# TASK ITEM A
Decide whether each statement agrees with the chart challenge description: (i) every prompt fits within five broader categories; (ii) only one chart is allowed per prompt; (iii) contributions are submitted through pull requests. Answer each with yes or no and quote the words from the description that decide it.
# TASK ITEM B
Pick up the chart challenge description after its last sentence and carry it on.

# PAGE TEXT
The #30DayChartChallenge is a chart-a-day challenge to encourage creativity, exploration, and community in data visualization. For each day of the month of April, there is a prompt that participants create charts to fit within and share on twitter. Each prompt fits within 5 broader categories: comparisons, distributions, relationships, timeseries, uncertainties. This year's categories will be unveiled in stages as April 1st approaches. See this blog post with the USGS contributions from 2021.
We welcome contributions that highlight science, data, and/or work relevant to USGS. Select the prompt you would like to do, and let us ([email protected] and [email protected]) know. We will allow multiple charts under the same prompt if there is interest from more than one person, or we can help you find a prompt that fits your data/concept if you are unsure.
This repo is to house code and related files for the charts shared via the @USGS_DataSci account. Each chart should have a subdirectory within this repo using the naming convention day_prompt_name
(e.g. /01_part-to-whole_cnell
) that will be populated with associated files. Submit contributions via pull requests and tag @ceenell (R), @hcorson-dosch (python), or both (javascript/other) as reviewers. Tools and languages outside of those listed in the previous sentence are welcomed, and may or may not make sense to document in this repo.

# RECORDS SUPPLIED
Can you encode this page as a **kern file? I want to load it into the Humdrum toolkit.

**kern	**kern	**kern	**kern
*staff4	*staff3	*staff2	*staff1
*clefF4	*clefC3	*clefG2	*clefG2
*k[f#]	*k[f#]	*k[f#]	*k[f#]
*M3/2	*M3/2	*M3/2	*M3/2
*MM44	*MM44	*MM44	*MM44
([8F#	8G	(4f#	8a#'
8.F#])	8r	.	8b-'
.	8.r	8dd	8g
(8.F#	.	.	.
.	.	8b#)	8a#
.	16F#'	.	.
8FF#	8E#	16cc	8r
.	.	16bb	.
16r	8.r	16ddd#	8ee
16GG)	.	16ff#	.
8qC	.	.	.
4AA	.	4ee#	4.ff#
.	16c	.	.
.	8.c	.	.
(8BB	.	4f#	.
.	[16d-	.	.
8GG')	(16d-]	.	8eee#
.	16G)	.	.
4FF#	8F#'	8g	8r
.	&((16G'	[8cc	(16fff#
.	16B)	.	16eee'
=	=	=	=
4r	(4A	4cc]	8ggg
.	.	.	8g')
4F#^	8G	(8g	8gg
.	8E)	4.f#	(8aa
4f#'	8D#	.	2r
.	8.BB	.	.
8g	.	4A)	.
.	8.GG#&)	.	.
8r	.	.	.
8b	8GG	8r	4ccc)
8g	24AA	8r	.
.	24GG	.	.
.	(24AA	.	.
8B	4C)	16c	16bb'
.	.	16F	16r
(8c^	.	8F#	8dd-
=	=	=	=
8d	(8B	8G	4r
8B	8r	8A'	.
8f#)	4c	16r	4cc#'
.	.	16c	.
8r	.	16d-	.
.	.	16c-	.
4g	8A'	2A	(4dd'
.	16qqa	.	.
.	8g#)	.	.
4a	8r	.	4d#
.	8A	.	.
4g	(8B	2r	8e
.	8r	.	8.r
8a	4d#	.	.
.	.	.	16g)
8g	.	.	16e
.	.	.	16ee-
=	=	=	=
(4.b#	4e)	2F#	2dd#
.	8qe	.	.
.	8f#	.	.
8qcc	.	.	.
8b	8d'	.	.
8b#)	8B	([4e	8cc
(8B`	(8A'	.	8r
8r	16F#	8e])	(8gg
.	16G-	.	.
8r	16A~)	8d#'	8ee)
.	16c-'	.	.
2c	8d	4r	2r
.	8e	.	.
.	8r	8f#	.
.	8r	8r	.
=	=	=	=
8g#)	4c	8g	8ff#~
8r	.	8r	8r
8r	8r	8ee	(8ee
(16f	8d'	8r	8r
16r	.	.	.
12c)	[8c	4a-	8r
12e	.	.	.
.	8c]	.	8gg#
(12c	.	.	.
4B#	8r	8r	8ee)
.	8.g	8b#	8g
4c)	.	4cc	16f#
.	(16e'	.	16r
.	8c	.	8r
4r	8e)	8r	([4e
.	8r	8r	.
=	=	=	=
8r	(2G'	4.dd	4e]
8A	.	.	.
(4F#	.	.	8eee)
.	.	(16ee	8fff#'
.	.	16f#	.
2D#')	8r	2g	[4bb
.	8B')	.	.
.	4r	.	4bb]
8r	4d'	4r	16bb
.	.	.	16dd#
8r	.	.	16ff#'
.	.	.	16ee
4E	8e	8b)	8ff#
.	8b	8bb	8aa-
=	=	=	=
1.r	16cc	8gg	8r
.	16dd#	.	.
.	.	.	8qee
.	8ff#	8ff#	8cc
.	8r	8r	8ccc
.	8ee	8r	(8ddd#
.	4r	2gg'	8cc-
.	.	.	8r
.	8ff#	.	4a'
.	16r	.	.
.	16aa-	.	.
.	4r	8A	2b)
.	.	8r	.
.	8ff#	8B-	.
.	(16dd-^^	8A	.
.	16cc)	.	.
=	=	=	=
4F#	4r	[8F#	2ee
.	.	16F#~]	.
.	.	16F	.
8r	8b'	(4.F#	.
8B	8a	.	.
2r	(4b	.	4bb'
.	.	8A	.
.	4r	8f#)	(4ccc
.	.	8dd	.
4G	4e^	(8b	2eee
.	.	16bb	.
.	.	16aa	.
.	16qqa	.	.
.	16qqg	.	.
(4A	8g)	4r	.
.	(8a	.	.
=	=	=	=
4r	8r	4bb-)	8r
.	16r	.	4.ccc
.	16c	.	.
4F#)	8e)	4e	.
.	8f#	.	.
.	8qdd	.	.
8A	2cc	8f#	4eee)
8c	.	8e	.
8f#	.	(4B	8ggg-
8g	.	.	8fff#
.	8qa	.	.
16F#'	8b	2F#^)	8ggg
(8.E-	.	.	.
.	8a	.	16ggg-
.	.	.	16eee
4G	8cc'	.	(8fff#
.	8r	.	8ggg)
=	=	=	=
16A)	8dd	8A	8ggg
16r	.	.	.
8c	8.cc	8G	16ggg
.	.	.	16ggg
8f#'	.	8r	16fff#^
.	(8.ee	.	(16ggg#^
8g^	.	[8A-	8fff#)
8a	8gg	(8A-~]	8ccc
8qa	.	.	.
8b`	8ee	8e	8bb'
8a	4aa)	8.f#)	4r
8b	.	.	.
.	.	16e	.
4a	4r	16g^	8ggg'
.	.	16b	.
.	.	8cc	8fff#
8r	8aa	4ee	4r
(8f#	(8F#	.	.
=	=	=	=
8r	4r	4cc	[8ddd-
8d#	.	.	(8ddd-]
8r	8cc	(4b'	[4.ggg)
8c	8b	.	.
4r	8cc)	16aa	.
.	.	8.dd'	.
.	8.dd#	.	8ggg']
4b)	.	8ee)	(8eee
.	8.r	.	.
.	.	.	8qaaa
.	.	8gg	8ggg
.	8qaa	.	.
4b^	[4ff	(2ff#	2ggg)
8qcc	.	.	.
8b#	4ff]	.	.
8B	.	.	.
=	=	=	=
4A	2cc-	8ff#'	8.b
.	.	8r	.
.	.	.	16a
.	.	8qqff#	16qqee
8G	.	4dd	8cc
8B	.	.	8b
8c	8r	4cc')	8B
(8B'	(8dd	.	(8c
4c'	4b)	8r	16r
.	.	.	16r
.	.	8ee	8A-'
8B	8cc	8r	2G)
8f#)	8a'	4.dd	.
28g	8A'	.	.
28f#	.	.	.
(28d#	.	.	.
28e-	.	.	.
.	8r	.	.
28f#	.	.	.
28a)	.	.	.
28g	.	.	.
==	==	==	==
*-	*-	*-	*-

# YOUR RESPONSE A
(i) Yes: "Each prompt fits within 5 broader categories"
(ii) No: "We will allow multiple charts under the same prompt if there is interest from more than one person"
(iii) Yes: "Submit contributions via pull requests"

# YOUR RESPONSE B
When you are ready for review, submit a PR with your final chart and a brief description that includes:
- Overall messaging. How does the chart connect to the day/category? What is the 1-2 sentence takeaway?
- The data source and variables used. Where can the data be found? Is it from USGS or elsewhere? Did you do any pre-processing?
- Tools & libraries used
Do not include:
- Data files. Ideally data sources are publicly available and can be pulled in programmatically from elsewhere, like ScienceBase, NWIS, or S3. We will not be distributing previously unreleased datasets. Works-in-progress are great! If you are concerned about sharing your data, let's talk about the best way to appraoch it.
We will review PRs from a design/conceptual/documentation perspective and not necessarily for the data processing and code itself. However, we are happy to engage with you and troubleshoot with you as you develop your chart.
We will be hosting informal brainstorming/feedback sessions each week through the end of April on Thursdays at 1 pm CT via MS teams. The purpose of these sessions is to discuss ideas, data, design, and give peer feedback as we develop our charts. It is not required that you attend, but we hope you will join us if this could be valuable to you.